Paris (dml) - Éliane Radigue ist tot. Die französische Musique concrète/Drone-Komponistin und Klangforscherin starb am 23. Februar in ihrer Geburtsstadt Paris, wie das französische Zentrum für elektronische Musik und akustische Forschung, das Institut National de l'Audiovisuel – Groupe de Recherches Musicales, in den sozialen Medien mitteilte. Damit verliert die elektronische Musik eine ihrer Pionierinnen. Radigue wurde 94 Jahre alt.


In der Nachkriegszeit wurde die am 24. Januar 1932 geborene Pariserin in der klassischen Musik geschult, ehe sie in den Fünfzigern mit ihrer Familie nach Nizza in die Nähe eines Flughafens zog, die Klangkulisse der Flugzeuge faszinierte sie. In der örtlichen Fluxus-Szene traf sie zudem auf die prägende Figur der Musique concrète: Pierre Schaeffer.

Der Komponist inspirierte Radigue zu weiteren Studien.
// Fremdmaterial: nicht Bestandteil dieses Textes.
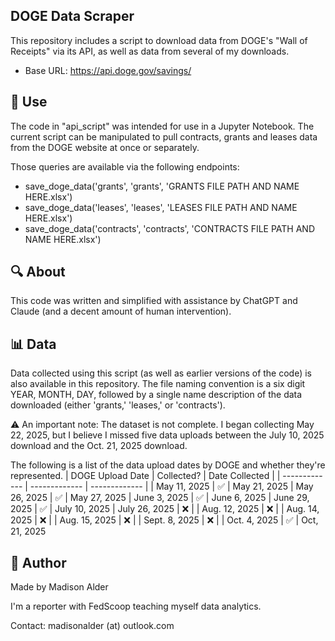 ## DOGE Data Scraper ## 
This repository includes a script to download data from DOGE's "Wall of Receipts" via its API, as well as data from several of my downloads. 

  * Base URL: https://api.doge.gov/savings/

## 🌟 Use ##
The code in "api_script" was intended for use in a Jupyter Notebook. The current script can be manipulated to pull contracts, grants and leases data from the DOGE website at once or separately. 

Those queries are available via the following endpoints:
  * save_doge_data('grants', 'grants', 'GRANTS FILE PATH AND NAME HERE.xlsx')
  * save_doge_data('leases', 'leases', 'LEASES FILE PATH AND NAME HERE.xlsx') 
  * save_doge_data('contracts', 'contracts', 'CONTRACTS FILE PATH AND NAME HERE.xlsx') 

## 🔍 About ##
This code was written and simplified with assistance by ChatGPT and Claude (and a decent amount of human intervention).

## 📊 Data ##
Data collected using this script (as well as earlier versions of the code) is also available in this repository. The file naming convention is a six digit YEAR, MONTH, DAY, followed by a single name description of the data downloaded (either 'grants,' 'leases,' or 'contracts').

⚠️ An important note: The dataset is not complete. I began collecting May 22, 2025, but I believe I missed five data uploads between the July 10, 2025 download and the Oct. 21, 2025 download.

The following is a list of the data upload dates by DOGE and whether they're represented.
| DOGE Upload Date  | Collected? | Date Collected |
| ------------- | ------------- |  ------------- |
| May 11, 2025  | ✅ | May 21, 2025
| May 26, 2025  | ✅ | May 27, 2025
| June 3, 2025  | ✅ | June 6, 2025
| June 29, 2025 | ✅ | July 10, 2025
| July 26, 2025 | ❌ |
| Aug. 12, 2025 | ❌ | 
| Aug. 14, 2025 | ❌ | 
| Aug. 15, 2025 | ❌ | 
| Sept. 8, 2025 | ❌ | 
| Oct. 4, 2025 | ✅ | Oct, 21, 2025



## 👤 Author ##
Made by Madison Alder 

I'm a reporter with FedScoop teaching myself data analytics.

Contact: madisonalder (at) outlook.com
Während ihrer Lehre lernte sie auch den ebenfalls für die elektronische Musik wegweisenden Pierre Henry kennen. Mit beiden Komponisten unterhielt sie bis Ende der Sechziger ein enges Arbeitsverhältnis.

Grundlage des Drone-Genres

In dieser Zeit und besonders infolge der 68er-Bewegung machte sich die Komponistin in der französischen Kunstmusikszene und auch weltweit einen Namen als Klanginstallateurin und Modulationsexpertin. Ihr präferiertes Instrument: das ARP 2500 Modulationssystem. Anfang der Siebziger legte Radigue mit Projekten wie "Labyrinthe Sonore" oder "Stress Osaka" den Grundstein für das Drone-Genre. Ihre Musik wurde auch zunehmend durch den Übertritt zum tibetanischen Buddhismus beeinflusst.

Ihre Arbeit setzte die Französin auch nach der Jahrtausendwende fort, nun zunehmend mit Instrumentalkompositionen und Live-Musiker:innen. Noch im vergangenen Jahr feierte ihr Werk "Occam Delta XXIII" in London Premiere. Tocotronic-Sänger Dirk von Lowtzow empfahl die Künstlerin im laut.de-Interview vergangenes Jahr: "Éliane Radigue macht schon sehr lange Musik und entwirft trotz ihres hohen Alters immer noch stundenlange Drone-Symphonien mit Modular-Synthesizern."